Alors que la ville lumière fait rêver, Meursault, lui, ne voit de Paris que des éléments
infimes, anecdotiques : « les pigeons… les cours… les gens… »
- Les pigeons = volatiles qui polluent
- Les cours = enfermement, privation de liberté et sont de la couleur du deuil, de la mort
- Les gens = privation de lumière (blanc), de la maladie… Deux couleurs qui s'opposent et qui ne sont en fait pas les couleurs d'Alger et du soleil. Précédemment Meursault a affirmé que sa vie à Alger ne lui « déplaisait pas du tout ». Ce jugement montre une fois de plus à quel point L'étranger est différent des autres et ici en particulier de Marie.
II. Deux personnages opposés
1. Opposés par leur logique :
Marie est un personnage
cohérent, exprime son désir de se marier, une remarque, ce prénom
MARIE est l'anagramme du verbe AIMER. Cohérente dans sa logique elle aime Meursault et veut l'épouser. Or Meursault accepte de
l'épouser mais il ne l'aime pas.
2. Opposés par leurs valeurs :
Marie attribue au mariage du sens. Pour elle le mariage est
important. Or Meursault déclare
que pour lui l'amour ne signifie rien et que le mariage n'a « aucune importance ». Se marier lui est « égal ». Il faut prendre le terme égal au sens propre :
le mariage est un événement comme les autres, il n'a pas d'importance supérieur. La mort de sa mère, l'amour de Marie, tout est vécu par Meursault également dans le déroulement des jours, de la vie qui elle-même n'a pas de sens : pas de direction ou de signification particulière. Rien ne l'ordonne, aucun Dieu, aucune destinée. Il ne faut jamais oublier la notion d'absurde qui sous-tend tout le roman de Camus.
3. Opposés par leur sentiment du temps :
Le sentiment du temps sépare également les deux protagonistes.
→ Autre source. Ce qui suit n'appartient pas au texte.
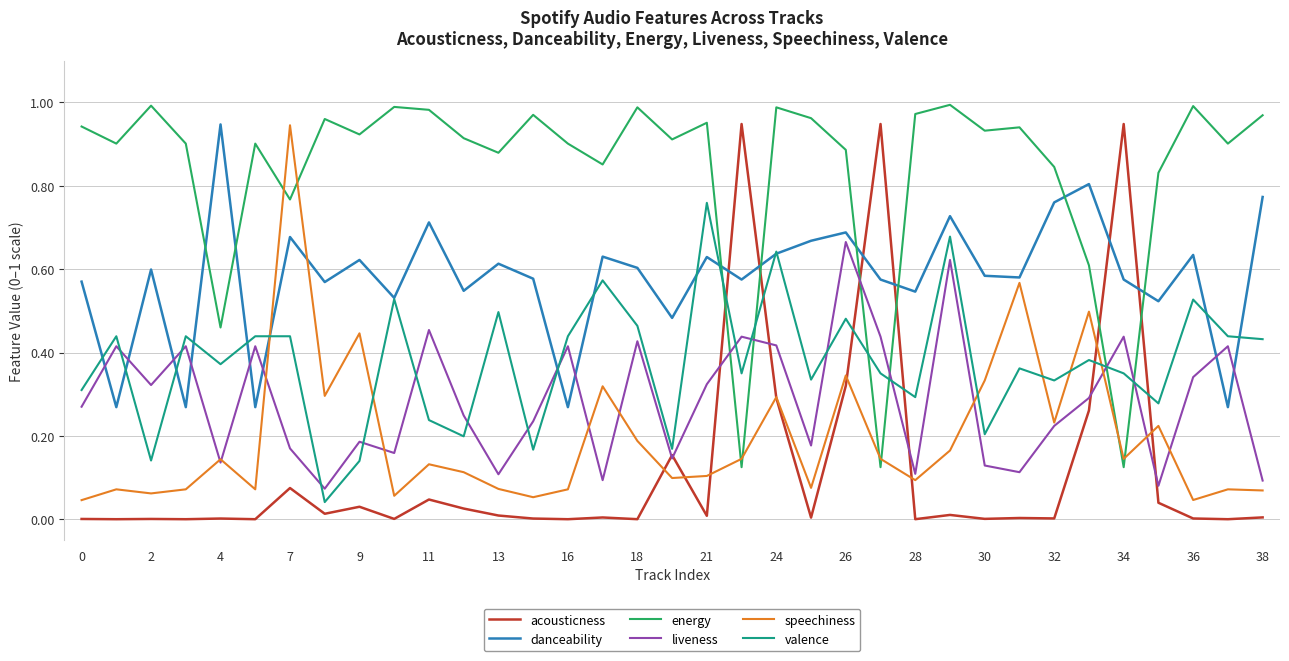

Which series has the widest spread of values?

acousticness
Marie envisage l'avenir : elle fait des projets de mariage : elle veut engager son amour dans le temps, lui donner un avenir en quelque sorte. Si elle envisage le futur, c'est parce qu'elle est capable de se détacher du présent. Elle s'en détache par ce qu'elle réfléchit, elle cherche à comprendre et à connaître parce qu'elle observe parce qu'elle prend le temps et la distance nécessaire pour envisager autre chose que ce que lui offre le présent. Ainsi, elle se détache du présent pour envisager la possibilité de changer de sentiments : pour émettre des hypothèses, imaginer d'autres situations, dans un temps qui n'existe pas mais qu'elle imagine comme l'indique le conditionnel « j'aurais accepté cette proposition venant d'une autre femme ».
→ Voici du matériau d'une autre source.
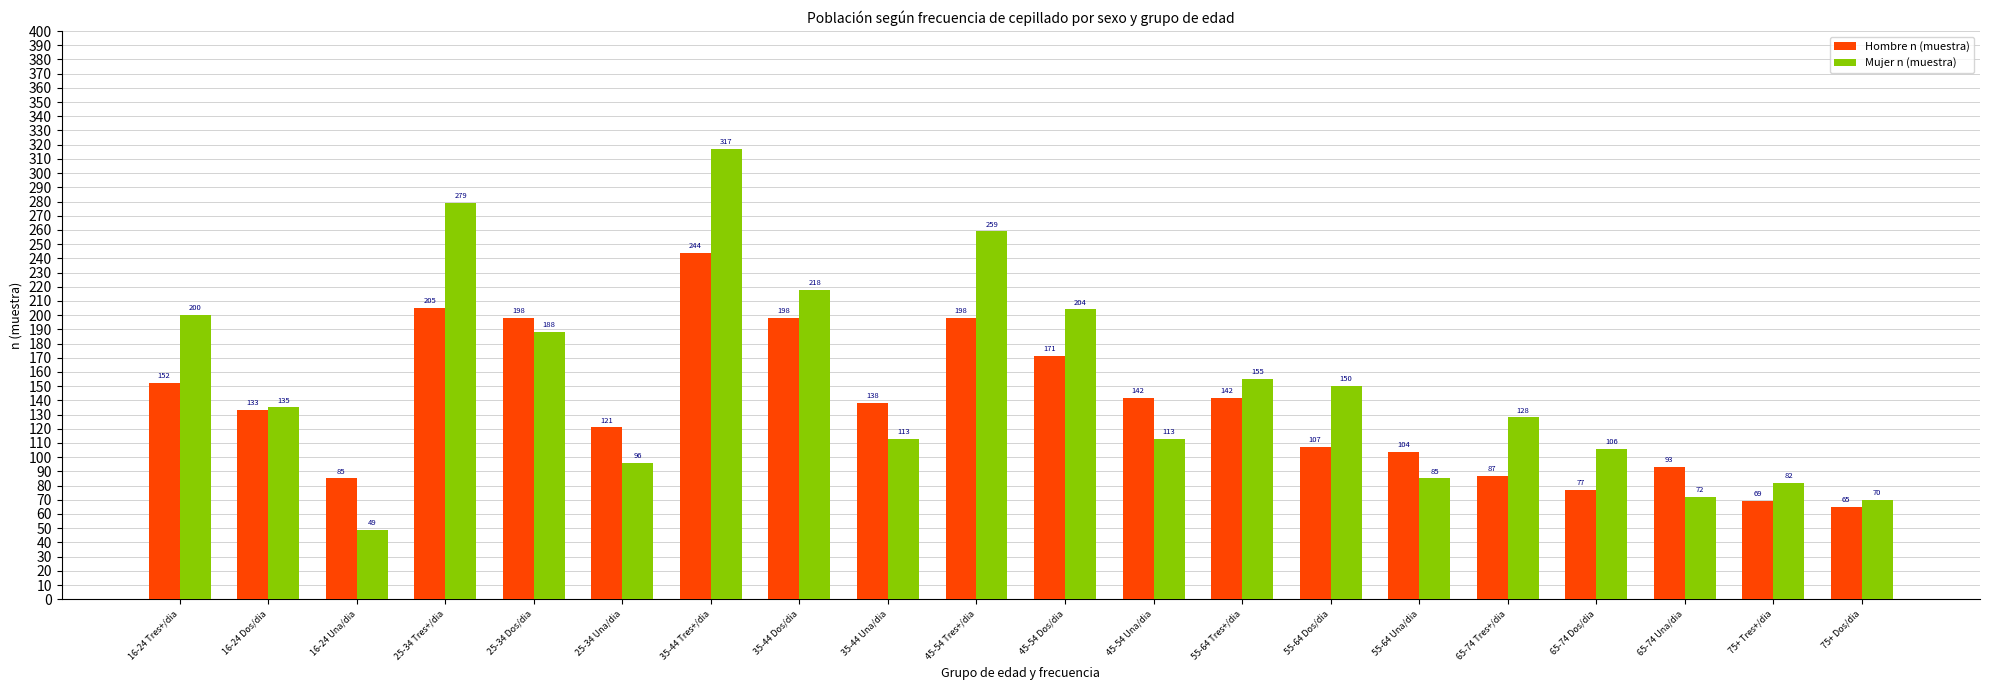

What is the label of the 5th bar from the right?

65-74 Tres+/dia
Or Meursault est incapable de se détacher du présent. Il n'est ni dans le passé par le souvenir ou de la nostalgie comme le démontre ce qu'il de Paris où il a « vécu dans un temps » ni dans le futur par son absence de projets ou de désir d'être ailleurs que là où il est dans le moment où il l'est. C'est l'intérêt du passage précédent. Il est à Alger, pourquoi Paris ? il est avec Marie. Pourquoi se marier ? Il ne manifeste pas même une volonté contraire. En effet, à son patron « J'ai dit que oui mais dans le fond cela m'était égal » et à Marie « je me contentais de dire oui ».
Si Meursault est un personnage bizarre selon les mots de Marie, c'est qu'il consent aux événements alors qu'ils n'ont pour lui aucun sens. Il ne se prononce pas parce qu'il n'a rien à dire et le silence est une des réponses qu'il donne.
Conclusion
Si Marie ne rompt pas avec Meursault malgré ses réponses choquantes pour une femme aimante et désireuse de l'épouser, c'est parce qu'elle ne peut attribuer à
Meursault une intention de la peiner ou de la nuire. Il a l'honnêteté d'un enfant qui n'a pas conscience de ce qu'il doit dire, de ce que l'on attend de lui de dire. Il n'a pas la volonté de dire la vérité à tout prix, de ne pas mentir, il se contente de dire ce qui est au moment où cela se produit. Et
c'est le même principe qui régira sa défense pour le crime qu'il commettra. Il dira ce qu'il s'est passé comme cela s'est passé sans prendre conscience que la société exige un autre discours, plus cohérent et conventionnel.
En fait, Meursault est totalement étranger à ce que l'on attend de lui en tant qu'homme aimé ou fils endeuillé ou accusé jugé.